2017 hat Robin Thies die beiden E-Commerce-Marken Brunolie (Hundebetten) und Homeoutfit24 (Gartenmöbel) gestartet und innerhalb von drei Jahren auf einen Jahresumsatz von 6,8 Millionen Euro und zum Bestsellerstatus in seinen Hauptkategorien auf Amazon gebracht. Ende 2020 entschied sich der Händler zum Verkauf seiner Marken – und bereits am 1. Februar erfolgte die Übergabe seines Unternehmens an die Berlin Brands Group. Mit shopanbieter.de sprach Robin Thies über seine Erfahrungen im Onlineshop Verkauf. Sein Rat an Händlerkollegen, die ebenfalls über einen Verkauf nachdenken: Ehrlich und hartnäckig sein. Denn: Ein bisschen was geht immer.

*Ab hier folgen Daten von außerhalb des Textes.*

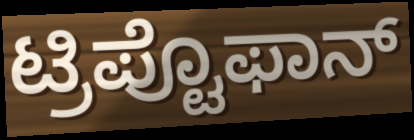
ಟ್ರಿಪ್ಟೊಫಾನ್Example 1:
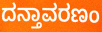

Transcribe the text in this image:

ದನ್ತಾವರಣಂ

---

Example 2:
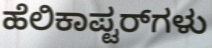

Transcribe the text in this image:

ಹೆಲಿಕಾಪ್ಟರ್‌ಗಳು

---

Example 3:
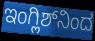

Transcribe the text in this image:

ಇಂಗ್ಲಿಶ್‌ನಿಂದ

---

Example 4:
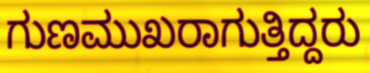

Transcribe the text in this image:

ಗುಣಮುಖರಾಗುತ್ತಿದ್ದರು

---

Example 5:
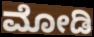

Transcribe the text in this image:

ಮೋಡಿ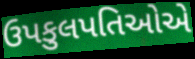
ઉપકુલપતિઓએ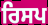
ਰਿਸਪ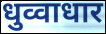
धुव्वाधार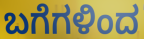
ಬಗೆಗಳಿಂದ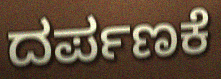
ದರ್ಪಣಕೆ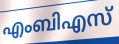
എംബിഎസ്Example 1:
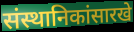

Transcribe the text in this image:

संस्थानिकांसारखे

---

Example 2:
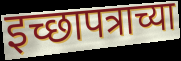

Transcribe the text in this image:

इच्छापत्राच्या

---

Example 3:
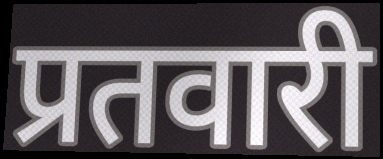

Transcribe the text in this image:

प्रतवारी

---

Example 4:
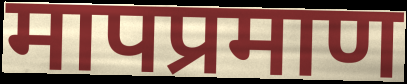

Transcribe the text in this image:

मापप्रमाण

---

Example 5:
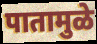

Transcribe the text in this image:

पातामुळे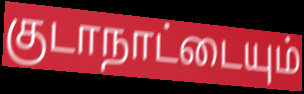
குடாநாட்டையும்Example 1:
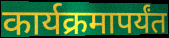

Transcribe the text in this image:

कार्यक्रमापर्यंत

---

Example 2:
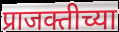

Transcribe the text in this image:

प्राजक्तीच्या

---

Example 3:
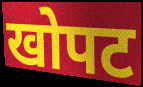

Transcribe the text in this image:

खोपट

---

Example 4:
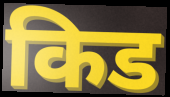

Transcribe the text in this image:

किड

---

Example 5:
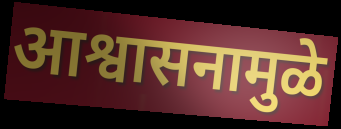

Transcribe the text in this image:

आश्वासनामुळे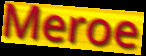
Meroe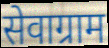
सेवाग्रामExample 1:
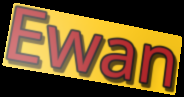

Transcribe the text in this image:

Ewan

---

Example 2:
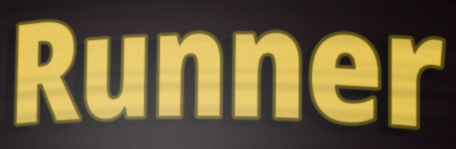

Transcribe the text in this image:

Runner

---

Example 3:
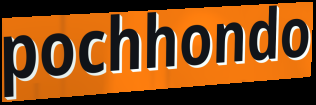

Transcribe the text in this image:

pochhondo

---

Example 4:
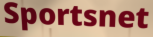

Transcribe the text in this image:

Sportsnet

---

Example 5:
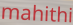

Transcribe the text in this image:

mahithi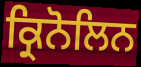
ਕ੍ਰਿਨੋਲਿਨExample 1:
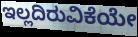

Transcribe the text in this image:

ಇಲ್ಲದಿರುವಿಕೆಯೇ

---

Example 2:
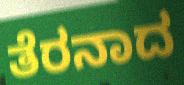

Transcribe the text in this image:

ತೆರನಾದ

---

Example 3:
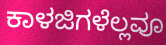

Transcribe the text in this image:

ಕಾಳಜಿಗಳೆಲ್ಲವೂ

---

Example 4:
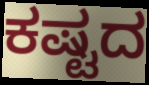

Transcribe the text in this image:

ಕಷ್ಟದ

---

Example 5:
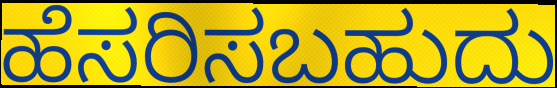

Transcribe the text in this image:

ಹೆಸರಿಸಬಹುದು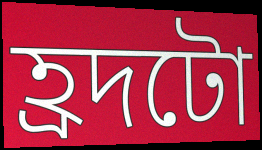
হ্ৰদটো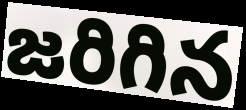
జరిగిన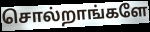
சொல்றாங்களேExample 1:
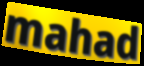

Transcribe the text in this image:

mahad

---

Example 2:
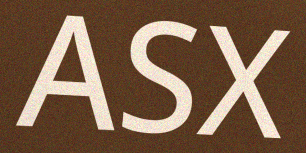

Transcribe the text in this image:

Herr Thies, nach dem Verkauf Ihres Unternehmens haben Sie auf Facebook angeboten, andere Händler bei deren Verkaufsprozessen zu beraten. Wie viele Kollegen haben sich denn bisher gemeldet?

Robin Thies: Über 30 Händler haben mich angeschrieben. Die meisten waren schon im Verkaufsprozess oder wollten bald erste Angebote einholen und wollten sich einfach ein bisschen über Details austauschen.

Und was wollen die meisten von Ihnen wissen?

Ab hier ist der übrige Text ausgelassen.